Supplied records section start

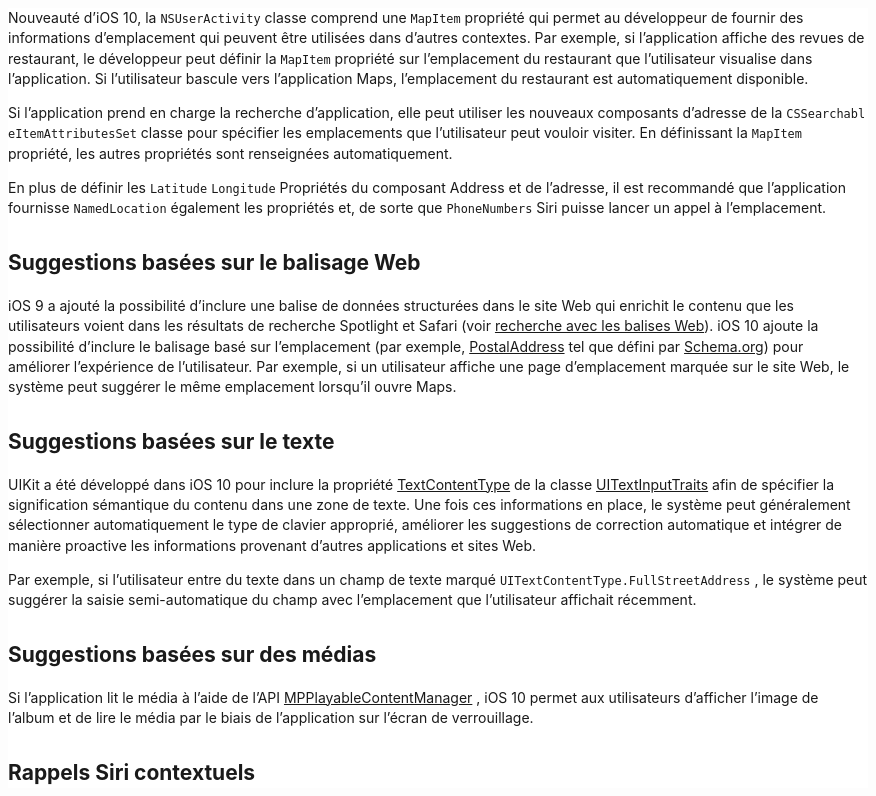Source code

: Nouveauté d’iOS 10, la `NSUserActivity` classe comprend une `MapItem` propriété qui permet au développeur de fournir des informations d’emplacement qui peuvent être utilisées dans d’autres contextes. Par exemple, si l’application affiche des revues de restaurant, le développeur peut définir la `MapItem` propriété sur l’emplacement du restaurant que l’utilisateur visualise dans l’application. Si l’utilisateur bascule vers l’application Maps, l’emplacement du restaurant est automatiquement disponible.

Si l’application prend en charge la recherche d’application, elle peut utiliser les nouveaux composants d’adresse de la `CSSearchableItemAttributesSet` classe pour spécifier les emplacements que l’utilisateur peut vouloir visiter. En définissant la `MapItem` propriété, les autres propriétés sont renseignées automatiquement.

En plus de définir les `Latitude` `Longitude` Propriétés du composant Address et de l’adresse, il est recommandé que l’application fournisse `NamedLocation` également les propriétés et, de sorte que `PhoneNumbers` Siri puisse lancer un appel à l’emplacement.

## <a name="web-markup-based-suggestions"></a>Suggestions basées sur le balisage Web

iOS 9 a ajouté la possibilité d’inclure une balise de données structurées dans le site Web qui enrichit le contenu que les utilisateurs voient dans les résultats de recherche Spotlight et Safari (voir [recherche avec les balises Web](~/ios/platform/search/web-markup.md)). iOS 10 ajoute la possibilité d’inclure le balisage basé sur l’emplacement (par exemple, [PostalAddress](https://schema.org/PostalAddress) tel que défini par [Schema.org](https://schema.org/)) pour améliorer l’expérience de l’utilisateur. Par exemple, si un utilisateur affiche une page d’emplacement marquée sur le site Web, le système peut suggérer le même emplacement lorsqu’il ouvre Maps.

## <a name="text-based-suggestions"></a>Suggestions basées sur le texte

UIKit a été développé dans iOS 10 pour inclure la propriété [TextContentType](https://developer.apple.com/reference/uikit/uitextinputtraits/1649656-textcontenttype) de la classe [UITextInputTraits](https://developer.apple.com/reference/uikit/uitextinputtraits) afin de spécifier la signification sémantique du contenu dans une zone de texte. Une fois ces informations en place, le système peut généralement sélectionner automatiquement le type de clavier approprié, améliorer les suggestions de correction automatique et intégrer de manière proactive les informations provenant d’autres applications et sites Web.

Par exemple, si l’utilisateur entre du texte dans un champ de texte marqué `UITextContentType.FullStreetAddress` , le système peut suggérer la saisie semi-automatique du champ avec l’emplacement que l’utilisateur affichait récemment.

## <a name="media-based-suggestions"></a>Suggestions basées sur des médias

Si l’application lit le média à l’aide de l’API [MPPlayableContentManager](xref:MediaPlayer.MPPlayableContentManager) , iOS 10 permet aux utilisateurs d’afficher l’image de l’album et de lire le média par le biais de l’application sur l’écran de verrouillage.

## <a name="contextual-siri-reminders"></a>Rappels Siri contextuels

Supplied records section end

Assignment
Copy exactly the lines running from the beginning of the listing through the line that has "le balisage Web". Drop the pictures.

Answer
Source code

: Nouveauté d’iOS 10, la `NSUserActivity` classe comprend une `MapItem` propriété qui permet au développeur de fournir des informations d’emplacement qui peuvent être utilisées dans d’autres contextes. Par exemple, si l’application affiche des revues de restaurant, le développeur peut définir la `MapItem` propriété sur l’emplacement du restaurant que l’utilisateur visualise dans l’application. Si l’utilisateur bascule vers l’application Maps, l’emplacement du restaurant est automatiquement disponible.

Si l’application prend en charge la recherche d’application, elle peut utiliser les nouveaux composants d’adresse de la `CSSearchableItemAttributesSet` classe pour spécifier les emplacements que l’utilisateur peut vouloir visiter. En définissant la `MapItem` propriété, les autres propriétés sont renseignées automatiquement.

En plus de définir les `Latitude` `Longitude` Propriétés du composant Address et de l’adresse, il est recommandé que l’application fournisse `NamedLocation` également les propriétés et, de sorte que `PhoneNumbers` Siri puisse lancer un appel à l’emplacement.

## <a name="web-markup-based-suggestions"></a>Suggestions basées sur le balisage Web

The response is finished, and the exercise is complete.